- _Supplied entries_
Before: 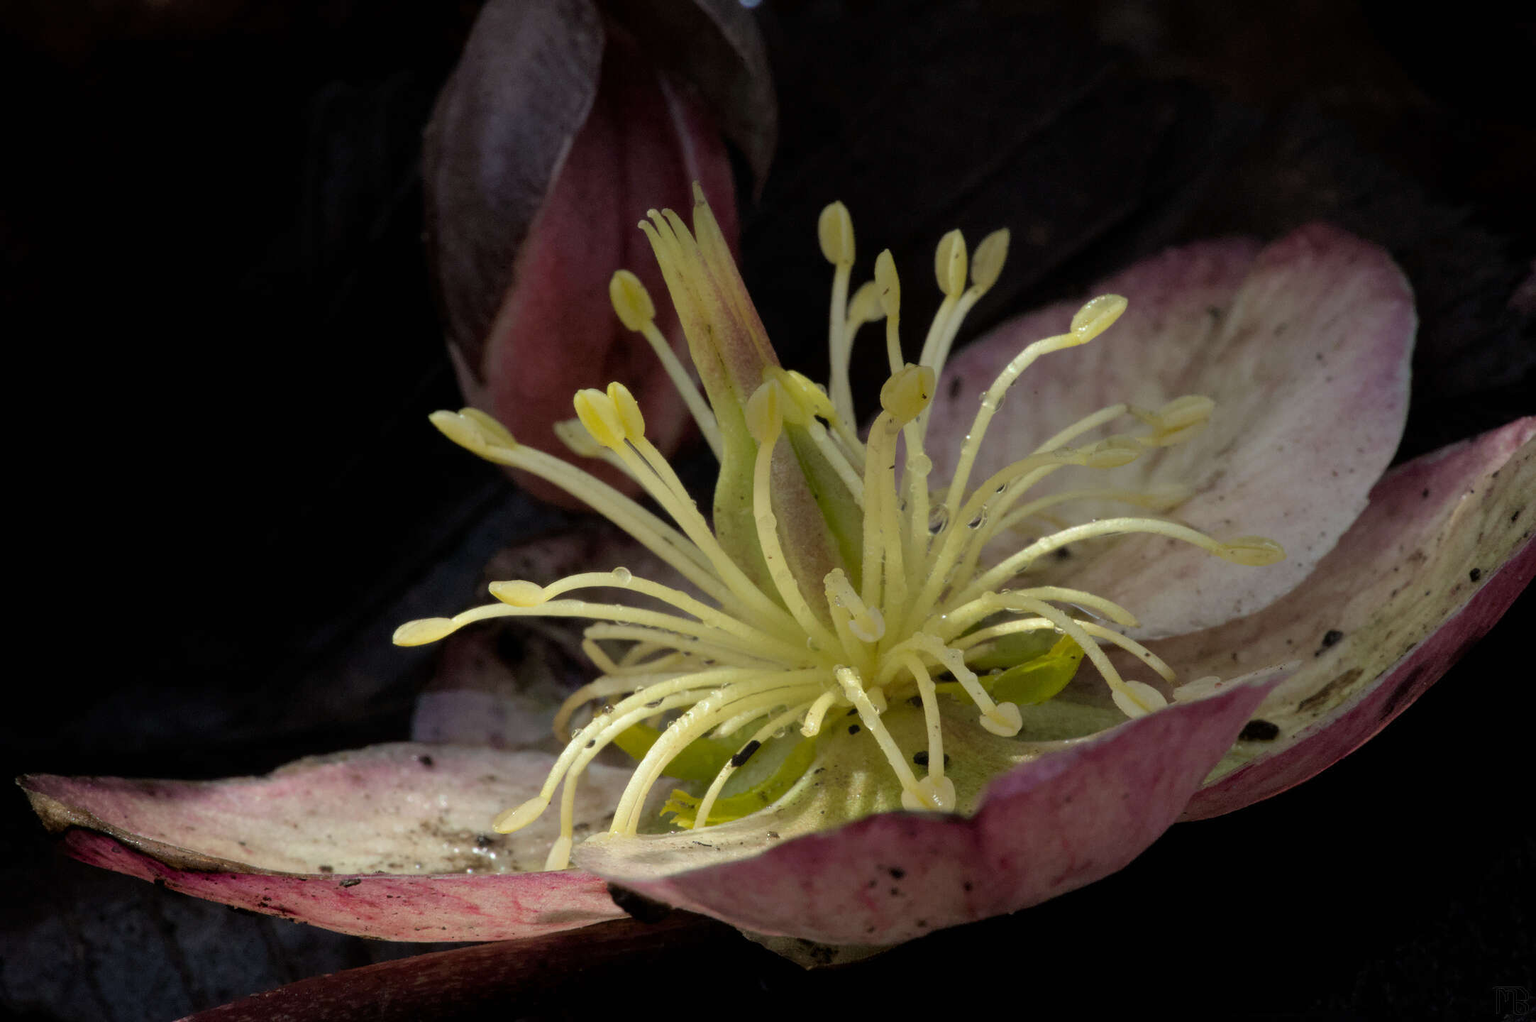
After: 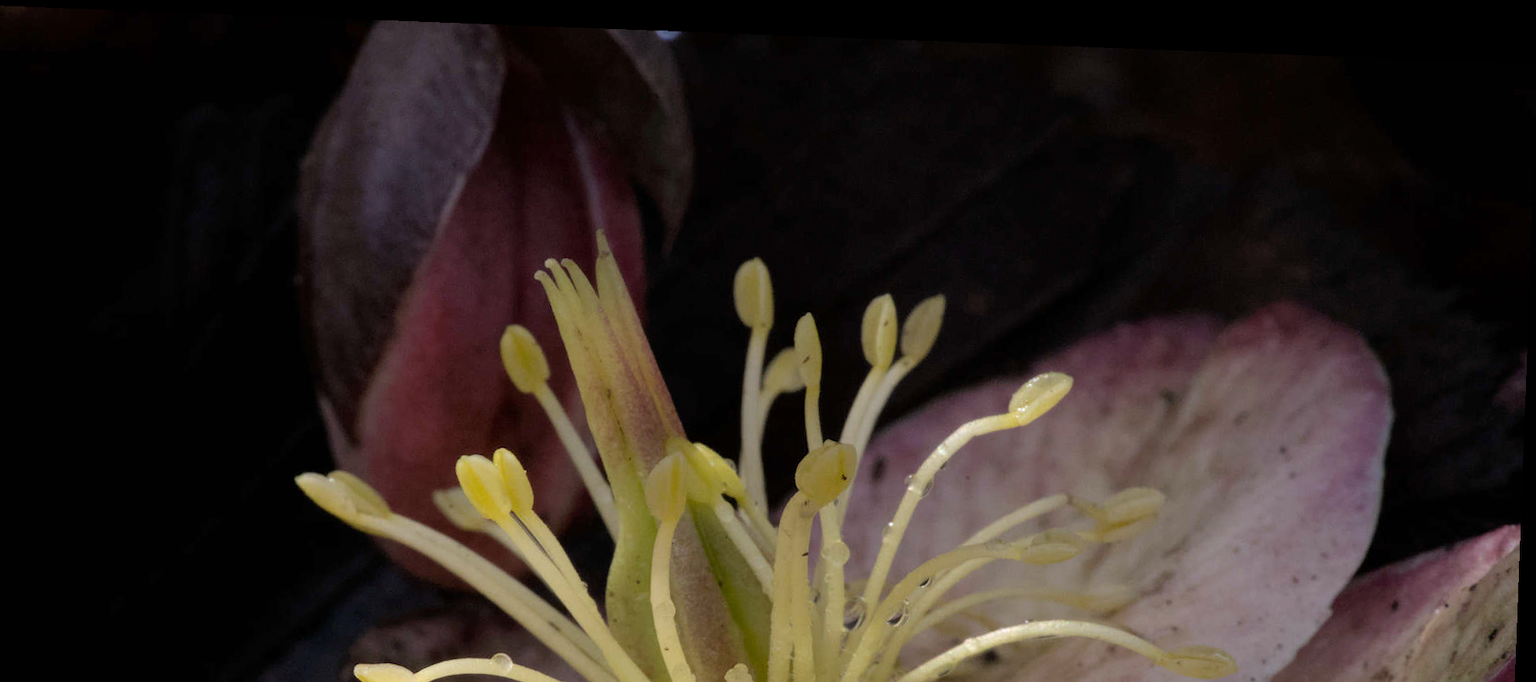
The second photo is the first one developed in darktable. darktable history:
white balance: red 1.05, blue 1.072
rotate and perspective: rotation 2.17°, automatic cropping off
crop and rotate: left 11.812%, bottom 42.776%
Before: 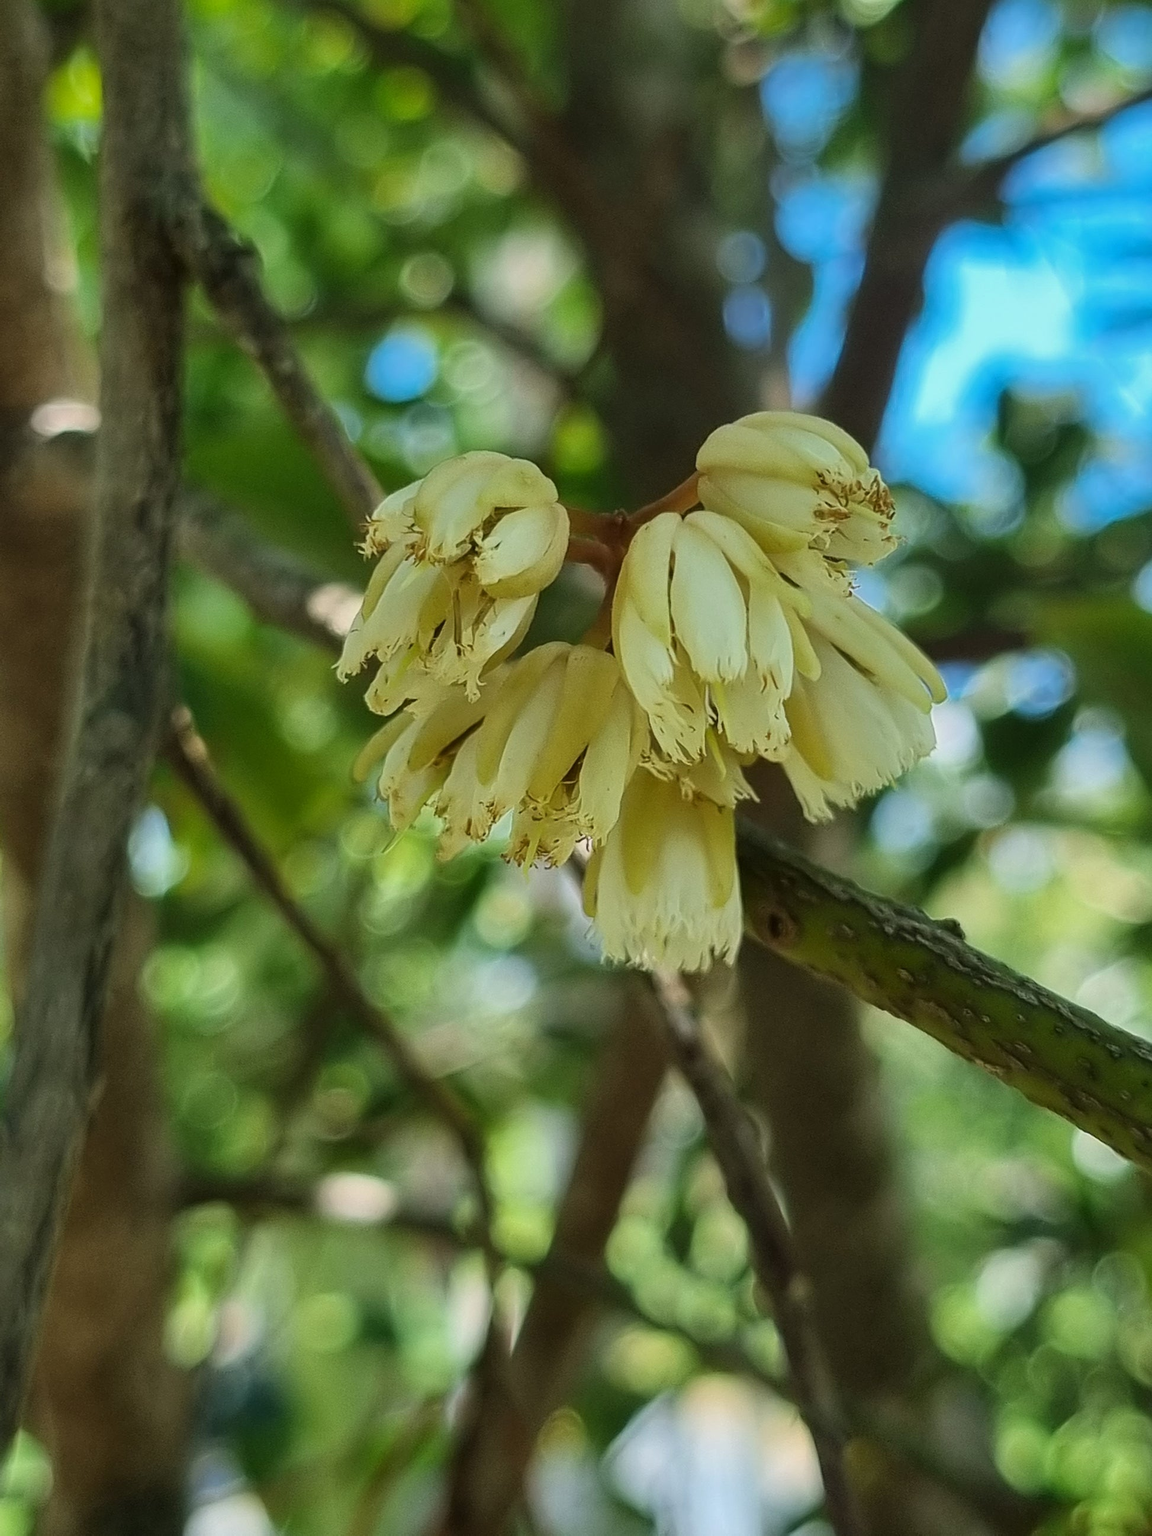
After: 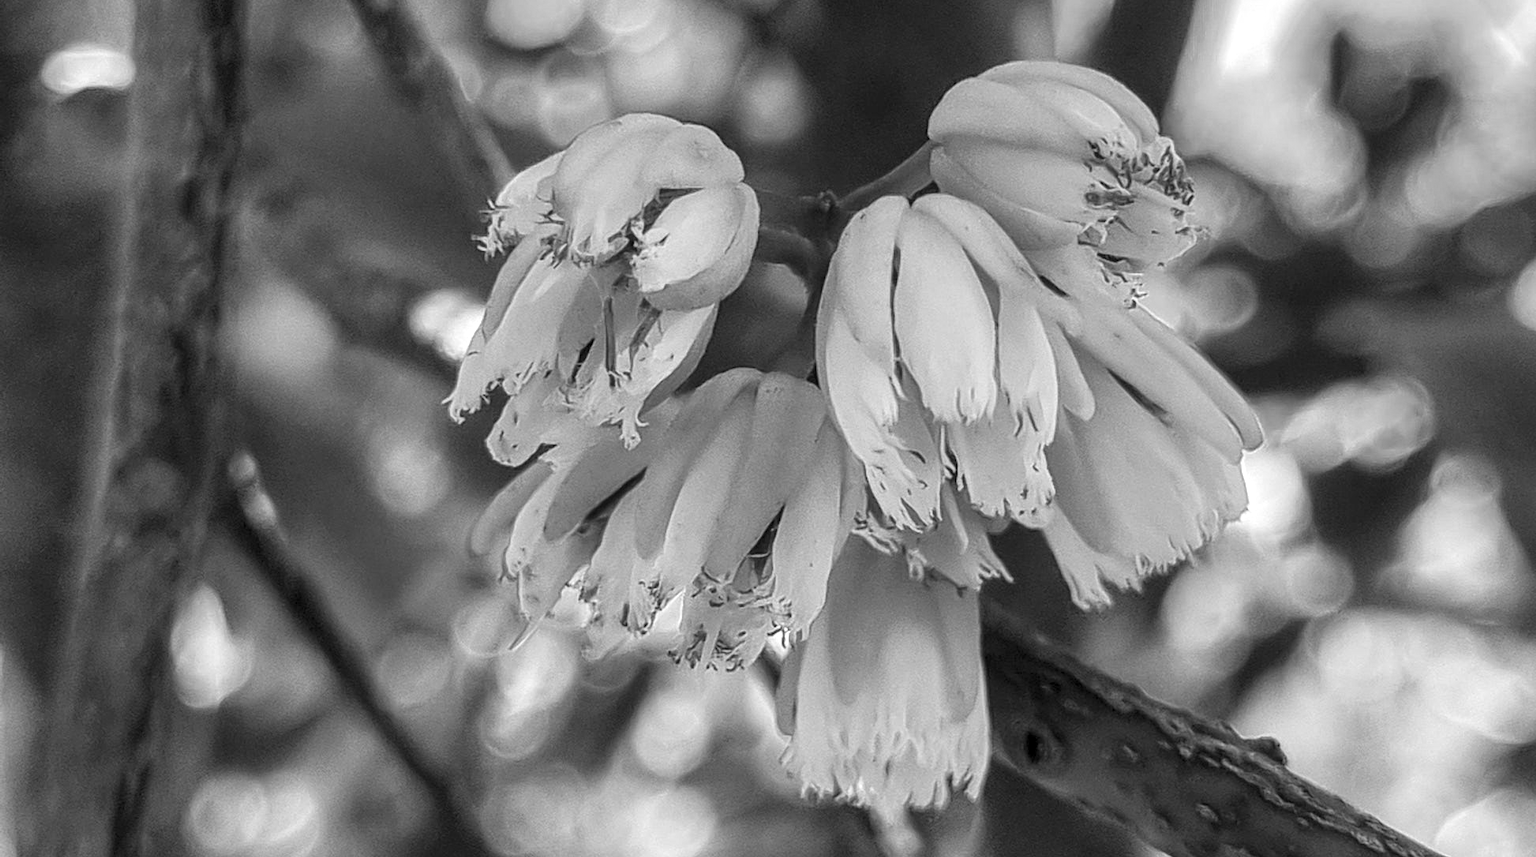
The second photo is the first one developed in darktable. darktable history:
exposure: exposure 0.258 EV, compensate highlight preservation false
crop and rotate: top 23.84%, bottom 34.294%
local contrast: highlights 61%, detail 143%, midtone range 0.428
monochrome: a 2.21, b -1.33, size 2.2
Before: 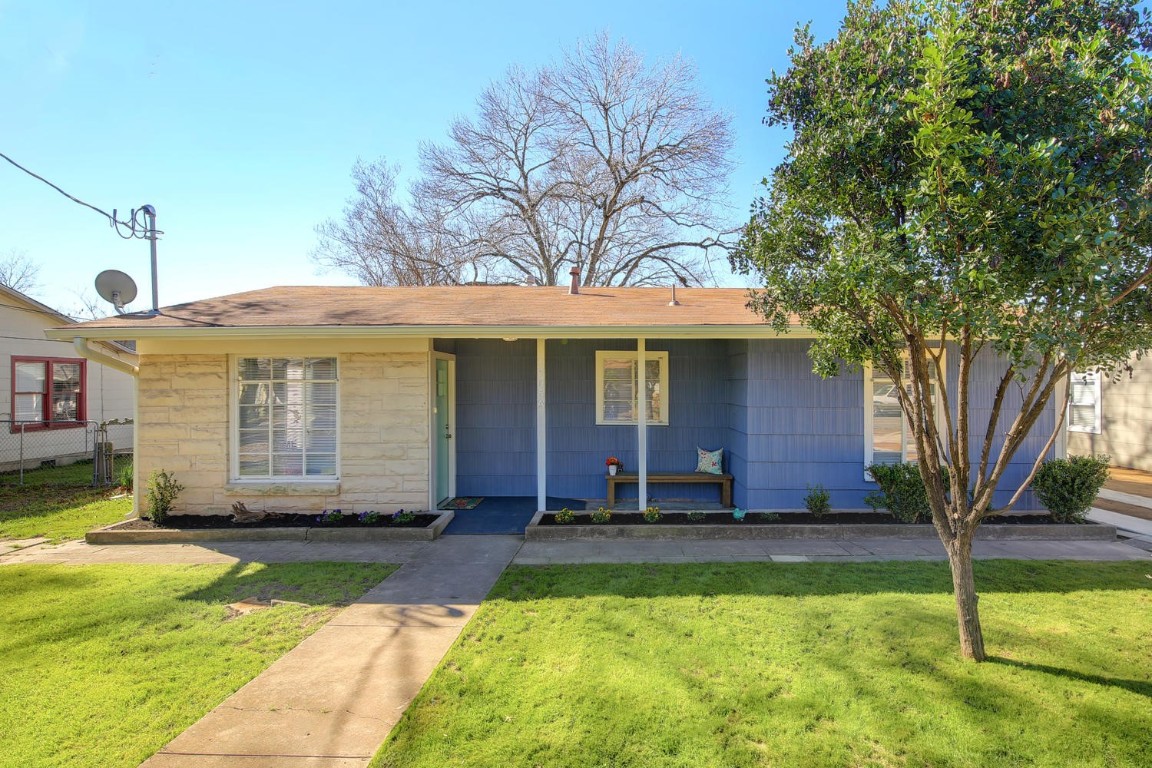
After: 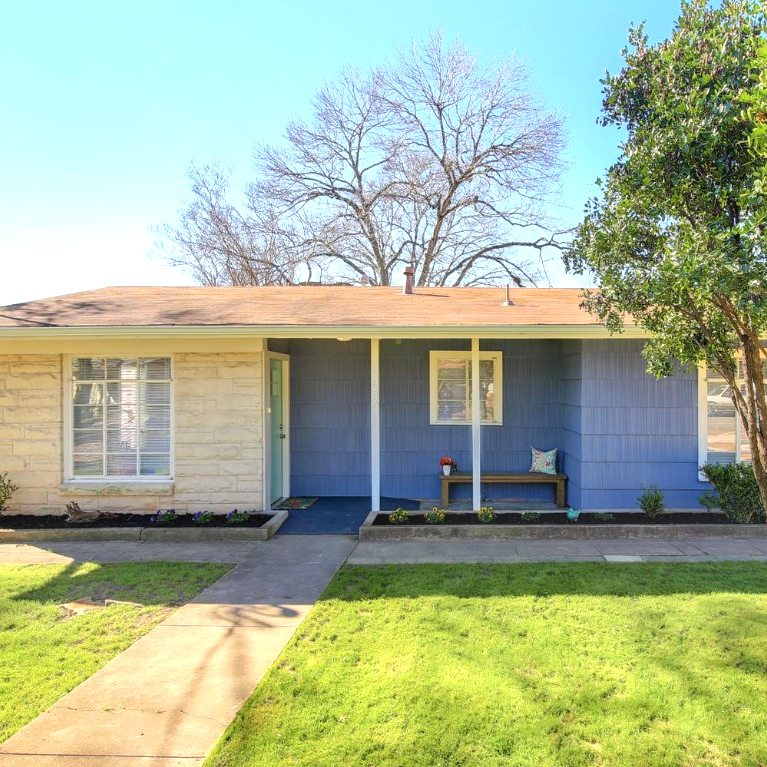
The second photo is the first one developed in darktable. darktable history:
exposure: exposure 0.485 EV, compensate highlight preservation false
crop and rotate: left 14.436%, right 18.898%
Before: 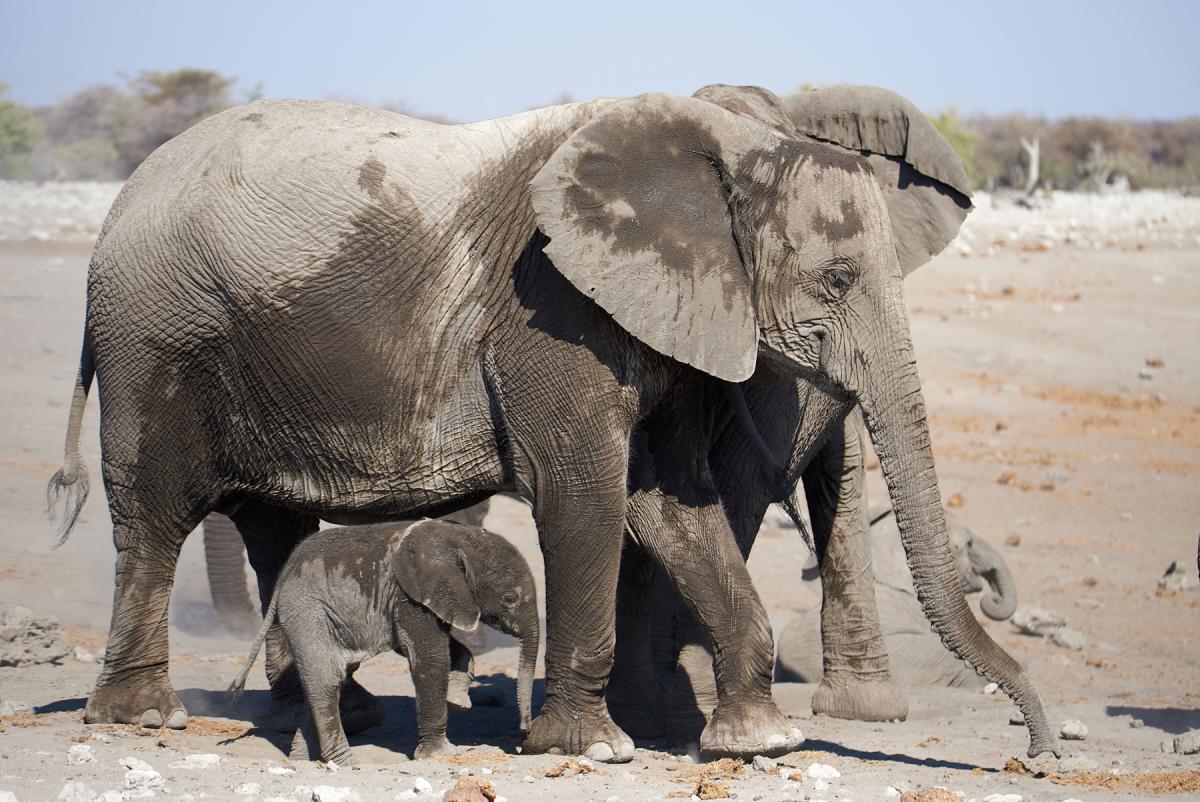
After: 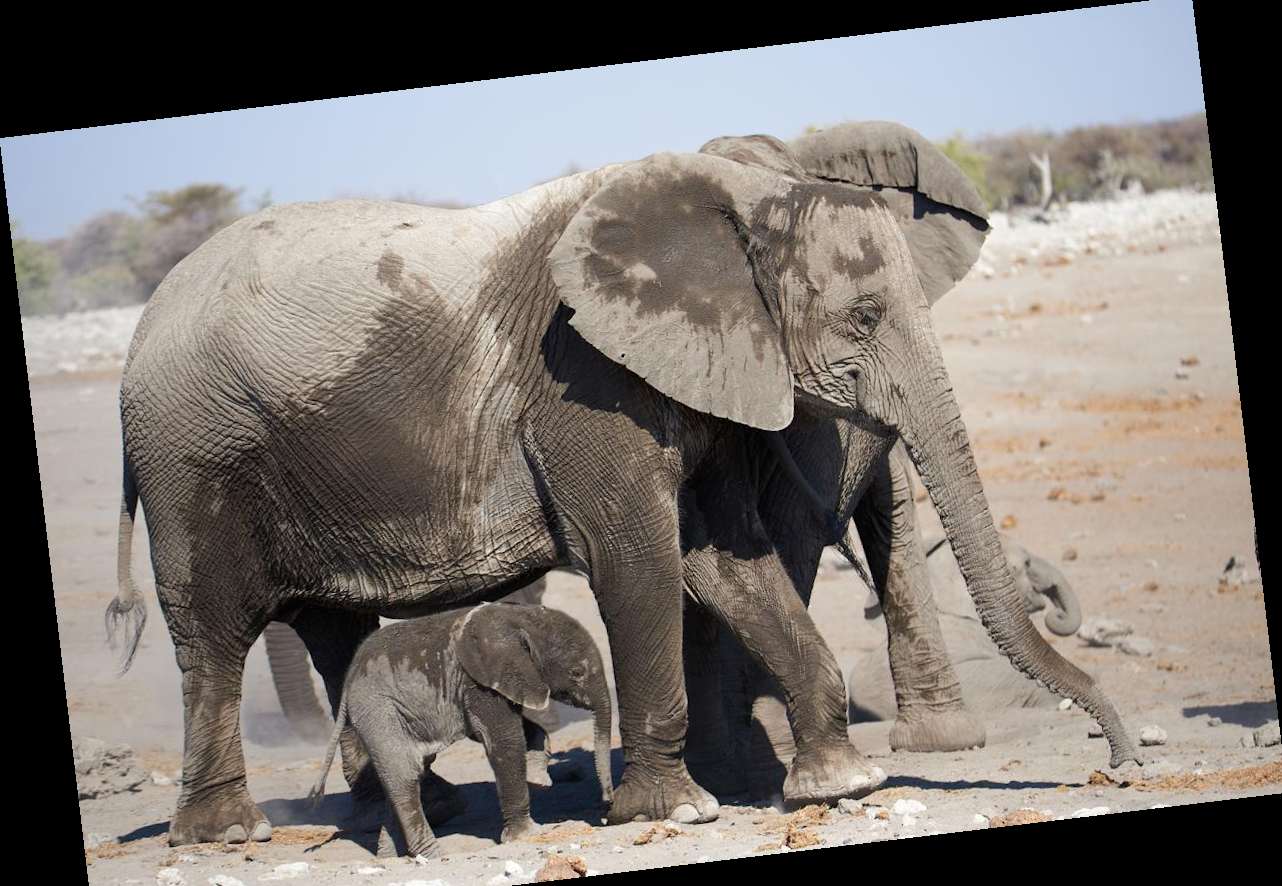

- _The exercise_
Please copy the records above, from their start up to and including the line with "crop and rotate: left 11.812%, bottom 42.776%". Leave the pictures out of your answer.

- _Worked answer_
Before: 
After: 
The second photo is the first one developed in darktable. darktable history:
white balance: red 1.05, blue 1.072
rotate and perspective: rotation 2.17°, automatic cropping off
crop and rotate: left 11.812%, bottom 42.776%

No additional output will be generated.